- _To do_:
Every line from the start of the entries up to and including the one bearing "(435, 229) none -> (182, 430) //" must be printed verbatim, without the pictures.

- _Data provided_:
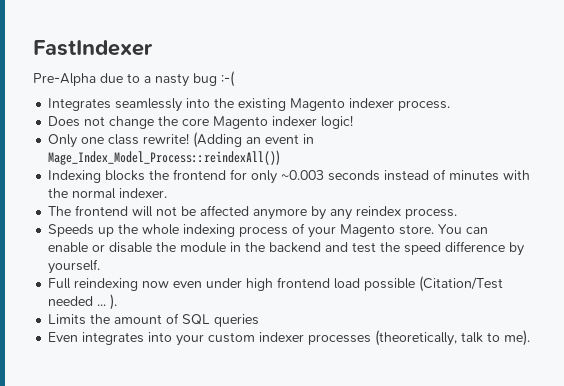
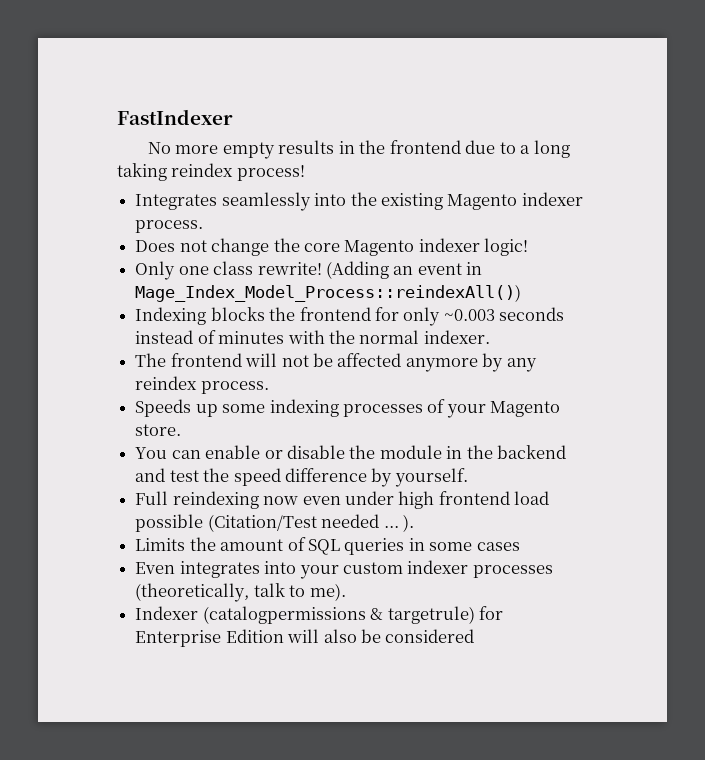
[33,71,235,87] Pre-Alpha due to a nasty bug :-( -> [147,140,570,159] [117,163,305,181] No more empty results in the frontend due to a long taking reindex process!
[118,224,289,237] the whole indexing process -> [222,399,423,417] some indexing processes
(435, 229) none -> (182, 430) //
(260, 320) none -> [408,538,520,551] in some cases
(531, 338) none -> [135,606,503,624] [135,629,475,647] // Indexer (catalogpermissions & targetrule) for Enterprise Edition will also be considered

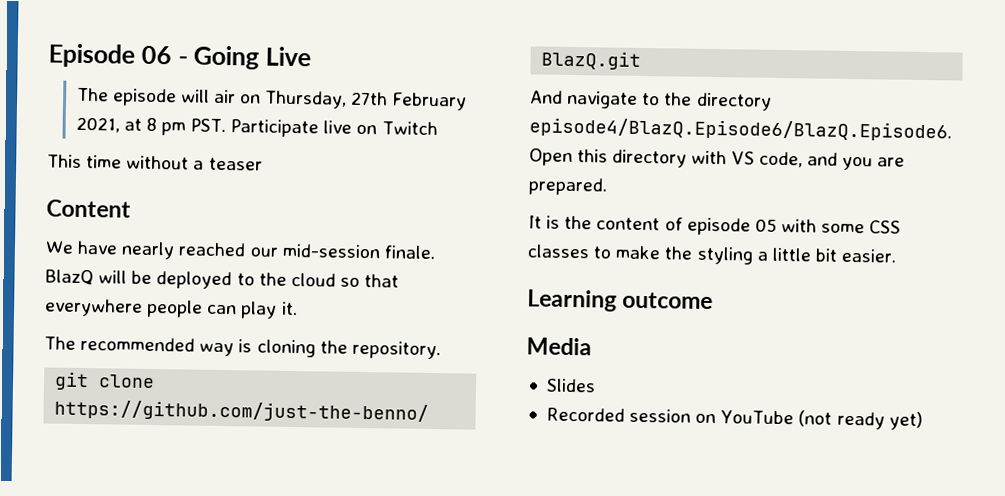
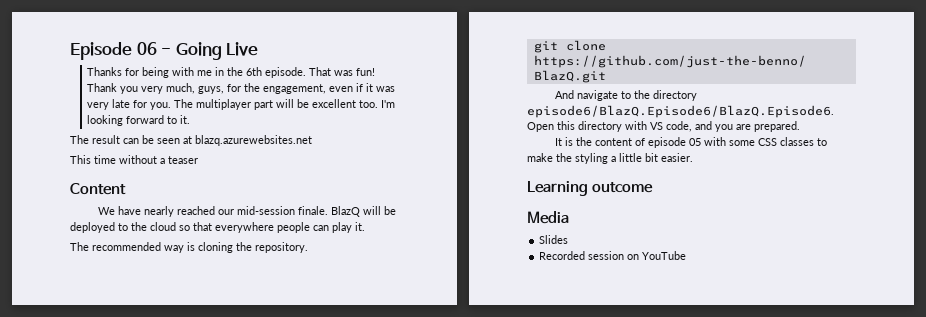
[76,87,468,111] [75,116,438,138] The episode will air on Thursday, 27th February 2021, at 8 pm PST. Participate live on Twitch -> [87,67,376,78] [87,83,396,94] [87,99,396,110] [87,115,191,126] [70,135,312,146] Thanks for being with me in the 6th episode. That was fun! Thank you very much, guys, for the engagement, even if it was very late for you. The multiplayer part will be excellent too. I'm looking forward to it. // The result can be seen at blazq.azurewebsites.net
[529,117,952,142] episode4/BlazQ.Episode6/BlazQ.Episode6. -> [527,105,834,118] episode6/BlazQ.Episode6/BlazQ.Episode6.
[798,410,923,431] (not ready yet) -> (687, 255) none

- _Solution to the exercise_:
[33,71,235,87] Pre-Alpha due to a nasty bug :-( -> [147,140,570,159] [117,163,305,181] No more empty results in the frontend due to a long taking reindex process!
[118,224,289,237] the whole indexing process -> [222,399,423,417] some indexing processes
(435, 229) none -> (182, 430) //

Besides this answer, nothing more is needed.